The Court of Appeals for the Eighth Circuit has clearly held that resolution of a request for attorneys' fees is separate from a judgment on the merits of an action or a determination of costs under Fed.R.Civ.P. 54. Obin, 651 F.2d at 580. The court also recognized the need for a hearing, with submission of additional evidence and argument, on a request for attorneys fees that is separate from the hearing on the merits or costs. Id. at 581-82.

These procedural safeguards regarding attorney fee requests leads this Court to find that Centrol has requested only costs under Bankr. R. 7054. Since a determination of attorneys fees is a collateral, independent claim requiring a hearing separate from the one held July 9, 1990 and since Centrol is not precluded from filing a motion for attorneys fees under Bankr. R. 9011, see Obin, 651 F.2d at 583-84, Centrol is not prejudiced by this finding.

The remaining question is what costs, if any, under Bankr.

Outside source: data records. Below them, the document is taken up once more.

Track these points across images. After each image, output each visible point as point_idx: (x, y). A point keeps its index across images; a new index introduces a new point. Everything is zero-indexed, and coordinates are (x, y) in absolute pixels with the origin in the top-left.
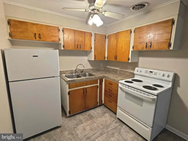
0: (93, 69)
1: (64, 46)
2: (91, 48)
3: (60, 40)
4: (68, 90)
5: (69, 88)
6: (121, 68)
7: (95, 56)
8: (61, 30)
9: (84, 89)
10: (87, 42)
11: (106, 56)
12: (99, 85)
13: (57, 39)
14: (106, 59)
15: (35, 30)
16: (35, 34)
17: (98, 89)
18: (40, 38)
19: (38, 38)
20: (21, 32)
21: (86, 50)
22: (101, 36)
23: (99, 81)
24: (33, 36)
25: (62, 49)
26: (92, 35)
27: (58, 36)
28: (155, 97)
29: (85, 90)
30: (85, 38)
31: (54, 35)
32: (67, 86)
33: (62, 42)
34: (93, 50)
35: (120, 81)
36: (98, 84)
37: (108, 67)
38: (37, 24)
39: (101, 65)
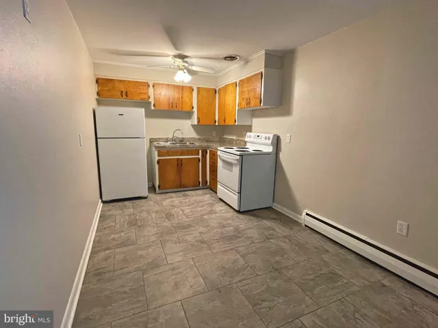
0: (199, 139)
1: (154, 105)
2: (193, 108)
3: (149, 97)
4: (157, 158)
5: (159, 156)
6: (238, 136)
7: (198, 118)
8: (151, 86)
9: (178, 159)
10: (186, 99)
11: (217, 119)
12: (200, 158)
13: (146, 96)
14: (217, 124)
15: (122, 87)
16: (122, 92)
17: (200, 163)
18: (127, 96)
19: (124, 97)
20: (109, 91)
21: (184, 110)
22: (208, 90)
23: (200, 151)
24: (119, 94)
25: (153, 108)
26: (193, 90)
27: (147, 93)
28: (239, 157)
29: (180, 162)
30: (182, 94)
31: (143, 91)
32: (156, 153)
33: (152, 100)
34: (195, 110)
35: (219, 148)
36: (200, 156)
37: (225, 137)
38: (124, 81)
39: (214, 133)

R. 7054 and 28 U.S.C. § 1920 should be awarded to Centrol as the prevailing party on its Motion. Costs to the prevailing party on motions to dismiss, motions for relief from the automatic stay, or similar contested matters have generally not been awarded as a matter of course in bankruptcy cases in this District. See Local Bankr. R. 402. The Court concludes that the circumstances presented here do not warrant departure from that procedure.

An order denying Centrols request for costs shall be entered.

Dated this 25th day of October, 1990.

1. While a bankruptcy court is not a court of the United States, see 28 U.S.C. § 451, it is an adjunct of the district court which may tax costs under § 1920. Therefore, § 1920 is applicable in bankruptcy cases. See Collier on Bankruptcy, 2ed., ¶7054.07.